Consider the usual linear mixed model: $$Y=X \beta+ZB+\epsilon $$ where Y and $\epsilon$ are $n$-dimensional random variables and $B$ is a $q$-dimensional random variable independent of $\epsilon$ so we have: $B \sim N_q(0,\Sigma)$ and $\epsilon \sim N_n(0, \sigma^2 I_n)$. The matrices $X$ and $Z$ are model matrices of dimensions $n \times p $ and $n \times q$ and $\beta \in R^p$.
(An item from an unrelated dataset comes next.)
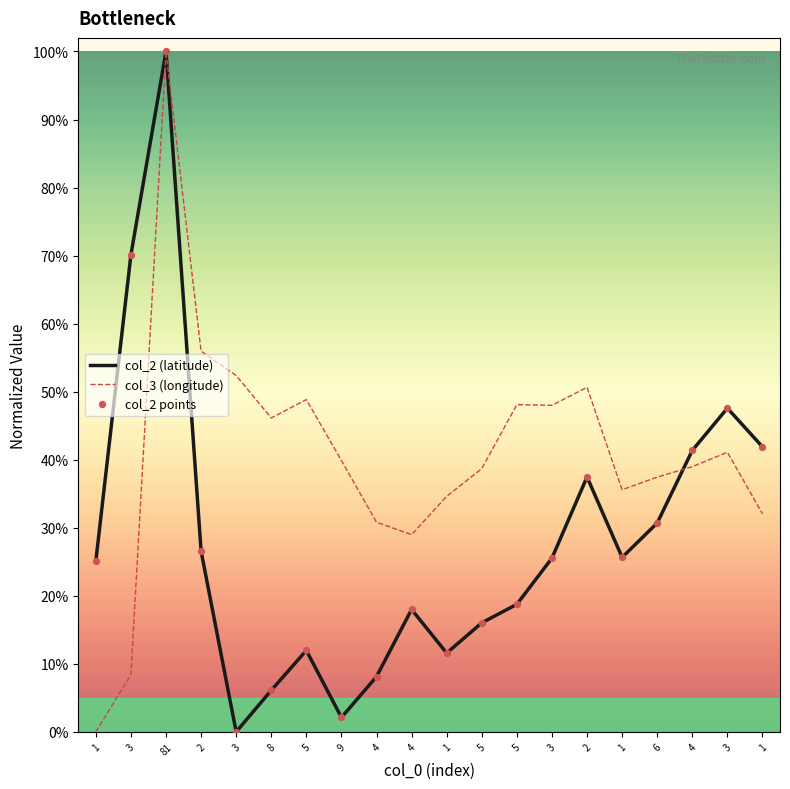

At which category is the sum across all series the highest?

81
Now we consider the ordinary least squares (OLS) estimator for: $$\tilde{\beta}=(X^TX)^{-1}X^TY.$$ But I think this is not the ML estimator in the linear mixed model. Now I have to show that $\tilde{\beta}$ is an unbiased estimator of $\beta$ and that $$\text{Var}(\tilde{\beta})=(X^T X)^{-1} X^T(Z \Sigma_{\theta}Z^T)X(X^TX)^{-1}+\sigma^2(X^TX)^{-1}.$$ I'm not sure how to show it but I think that $\tilde{\beta}$ is an unbiased estimator of $\beta$ if its expected value is equal to the true value of the parameter. But how can I show that? And what can I do to show the expression for $\text{Var}(\tilde{\beta})$? What do they mean with the $\theta$ in $\Sigma_{\theta}$? I hope anyone can help me?

Answer 1

$E(Y|X,Z) = X \beta$ because $B$ and $\varepsilon$ have mean $0$, so $$E(\tilde{\beta}) = E((X^T X)^{-1} X^T Y) = (X^T X)^{-1} X^T X \beta = \beta$$ For the variance we have $$Var(Y | X,Z) = Z \Sigma_{\theta} Z^T + \sigma I_n$$ because $B$ and $\varepsilon$ are independent. Then use a similar idea to show the desired expression.

The $\theta$ in $\Sigma_{\theta}$ reflects the fact that the covariance of the random effects is unknown and is parameterized by $\theta$. I.e., we are trying to estimate $\theta$.